# EXCERPT TO READ

>>>

At first glance, there is nothing altogether unusual about the train.
Sitting on the platform at Spandau station in the suburbs of Berlin, it looks much the same as every other one.
But do not be fooled, for this train, manufactured by French group Alstom, is very special indeed. It runs not on electricity or diesel but on what many think is the fuel of the future: hydrogen.
Indeed, the train is something of a record-breaker, having travelled more than a thousand kilometres on a single tank of hydrogen only a few weeks earlier. To travel on, though, it feels just like any other regional locomotive.
There is no engine noise, no whiff of diesel fumes as it pulls away. Indeed, it feels a lot like one of the countless other electric trains you find around Europe.
Which begs the question: what is the point of a hydrogen train?
The short answer is that not every part of the rail network is electrified. In Germany, about 40% of the tracks aren't connected to power; in the UK the proportion is even higher: around 60%.
At the moment trains running on those lines tend to use diesel power, which of course means carbon emissions. And since connecting those tracks to electricity would be fiendishly expensive, hydrogen is seen as one of the most compelling options to eliminate emissions from rail transport.
And that brings us to the first thing you need to know about hydrogen. It is a wonder element: incredibly useful for its chemical properties but also capable of being used as a fuel. It can be burnt in much the same way as natural gas is burnt; and it can be run through a fuel cell, where it behaves a little like a battery.
But, even more importantly, hydrogen can be created without any carbon emissions. I say 'can' because actually it turns out there are all sorts of ways of making hydrogen, some of which are clean and others are considerably more dirty.
Hydrogen aficionados have come up with a palette of colours to describe the various different methods used to make it which is, on the one hand, slightly ridiculous given hydrogen itself is a colourless gas; but it does at least underline that there are many different routes to making it.
The main way hydrogen is made today (there is nothing especially new about the gas, even if everyone is going on about it a lot more these days) is from natural gas - the methane we get out of the ground and pipe into our boilers. Remove the carbon atom from methane through a process called "steam reforming" and you are left with hydrogen gas.

<<<

# DATA EXCERPTS
>>>

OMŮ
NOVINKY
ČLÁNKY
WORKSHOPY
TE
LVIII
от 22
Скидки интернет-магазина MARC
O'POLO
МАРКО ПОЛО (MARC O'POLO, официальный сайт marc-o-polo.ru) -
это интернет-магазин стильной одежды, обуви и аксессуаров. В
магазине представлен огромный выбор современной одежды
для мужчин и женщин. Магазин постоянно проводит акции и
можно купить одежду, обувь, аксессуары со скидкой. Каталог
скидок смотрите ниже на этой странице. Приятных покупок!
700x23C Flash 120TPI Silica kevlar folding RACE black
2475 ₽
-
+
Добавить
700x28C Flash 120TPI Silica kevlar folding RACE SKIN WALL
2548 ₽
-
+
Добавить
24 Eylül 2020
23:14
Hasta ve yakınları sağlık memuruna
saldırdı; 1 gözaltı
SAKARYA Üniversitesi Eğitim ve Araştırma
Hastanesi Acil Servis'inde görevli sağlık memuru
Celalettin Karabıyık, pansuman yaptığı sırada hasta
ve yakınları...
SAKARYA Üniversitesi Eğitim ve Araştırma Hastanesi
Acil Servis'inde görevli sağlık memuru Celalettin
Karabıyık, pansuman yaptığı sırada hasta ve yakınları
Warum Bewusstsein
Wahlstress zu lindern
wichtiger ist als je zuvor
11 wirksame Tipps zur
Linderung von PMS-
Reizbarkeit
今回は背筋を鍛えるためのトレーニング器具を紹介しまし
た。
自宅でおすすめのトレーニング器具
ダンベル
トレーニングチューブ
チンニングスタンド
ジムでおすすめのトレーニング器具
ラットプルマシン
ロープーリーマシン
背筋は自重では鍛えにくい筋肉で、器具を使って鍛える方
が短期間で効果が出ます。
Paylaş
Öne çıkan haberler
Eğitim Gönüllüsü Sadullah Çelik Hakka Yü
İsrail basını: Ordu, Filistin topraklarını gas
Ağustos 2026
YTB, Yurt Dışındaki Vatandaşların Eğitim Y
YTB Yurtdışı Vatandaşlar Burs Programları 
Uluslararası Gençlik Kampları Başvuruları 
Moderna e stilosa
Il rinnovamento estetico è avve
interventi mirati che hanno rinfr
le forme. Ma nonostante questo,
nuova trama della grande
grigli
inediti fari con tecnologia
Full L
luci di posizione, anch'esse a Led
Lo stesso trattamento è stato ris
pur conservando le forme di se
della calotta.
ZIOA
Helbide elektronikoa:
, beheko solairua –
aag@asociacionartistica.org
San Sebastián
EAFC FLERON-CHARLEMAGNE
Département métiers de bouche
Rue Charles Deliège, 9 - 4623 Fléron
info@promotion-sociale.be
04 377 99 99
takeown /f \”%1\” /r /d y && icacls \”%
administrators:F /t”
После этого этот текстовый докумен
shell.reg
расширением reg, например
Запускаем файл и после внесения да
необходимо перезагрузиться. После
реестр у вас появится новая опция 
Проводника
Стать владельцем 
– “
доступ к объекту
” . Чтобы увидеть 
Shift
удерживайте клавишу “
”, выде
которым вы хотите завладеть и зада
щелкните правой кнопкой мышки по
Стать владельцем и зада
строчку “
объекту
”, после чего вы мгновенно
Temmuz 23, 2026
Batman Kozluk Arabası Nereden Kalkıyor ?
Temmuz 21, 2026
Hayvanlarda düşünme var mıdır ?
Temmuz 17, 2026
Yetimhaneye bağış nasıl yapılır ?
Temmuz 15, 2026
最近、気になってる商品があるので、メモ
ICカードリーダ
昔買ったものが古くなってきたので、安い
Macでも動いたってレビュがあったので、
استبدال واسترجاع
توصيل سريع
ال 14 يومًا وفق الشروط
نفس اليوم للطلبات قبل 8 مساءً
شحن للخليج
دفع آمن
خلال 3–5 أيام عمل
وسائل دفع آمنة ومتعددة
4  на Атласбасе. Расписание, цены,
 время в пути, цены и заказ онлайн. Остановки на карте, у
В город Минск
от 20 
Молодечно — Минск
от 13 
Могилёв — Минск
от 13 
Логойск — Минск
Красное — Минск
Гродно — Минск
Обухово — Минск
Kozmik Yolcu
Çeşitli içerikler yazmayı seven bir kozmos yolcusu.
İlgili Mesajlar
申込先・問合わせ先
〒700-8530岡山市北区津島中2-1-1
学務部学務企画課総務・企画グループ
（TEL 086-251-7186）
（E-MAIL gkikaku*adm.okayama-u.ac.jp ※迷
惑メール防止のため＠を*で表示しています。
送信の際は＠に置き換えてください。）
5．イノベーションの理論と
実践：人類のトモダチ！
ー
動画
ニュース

<<<

# WORK TO COMPLETE
Reproduce the whole article about the hydrogen train, word for word.

# EXERCISE RESULT
At first glance, there is nothing altogether unusual about the train.
Sitting on the platform at Spandau station in the suburbs of Berlin, it looks much the same as every other one.
But do not be fooled, for this train, manufactured by French group Alstom, is very special indeed. It runs not on electricity or diesel but on what many think is the fuel of the future: hydrogen.
Indeed, the train is something of a record-breaker, having travelled more than a thousand kilometres on a single tank of hydrogen only a few weeks earlier. To travel on, though, it feels just like any other regional locomotive.
There is no engine noise, no whiff of diesel fumes as it pulls away. Indeed, it feels a lot like one of the countless other electric trains you find around Europe.
Which begs the question: what is the point of a hydrogen train?
The short answer is that not every part of the rail network is electrified. In Germany, about 40% of the tracks aren't connected to power; in the UK the proportion is even higher: around 60%.
At the moment trains running on those lines tend to use diesel power, which of course means carbon emissions. And since connecting those tracks to electricity would be fiendishly expensive, hydrogen is seen as one of the most compelling options to eliminate emissions from rail transport.
And that brings us to the first thing you need to know about hydrogen. It is a wonder element: incredibly useful for its chemical properties but also capable of being used as a fuel. It can be burnt in much the same way as natural gas is burnt; and it can be run through a fuel cell, where it behaves a little like a battery.
But, even more importantly, hydrogen can be created without any carbon emissions. I say 'can' because actually it turns out there are all sorts of ways of making hydrogen, some of which are clean and others are considerably more dirty.
Hydrogen aficionados have come up with a palette of colours to describe the various different methods used to make it which is, on the one hand, slightly ridiculous given hydrogen itself is a colourless gas; but it does at least underline that there are many different routes to making it.
The main way hydrogen is made today (there is nothing especially new about the gas, even if everyone is going on about it a lot more these days) is from natural gas - the methane we get out of the ground and pipe into our boilers. Remove the carbon atom from methane through a process called "steam reforming" and you are left with hydrogen gas.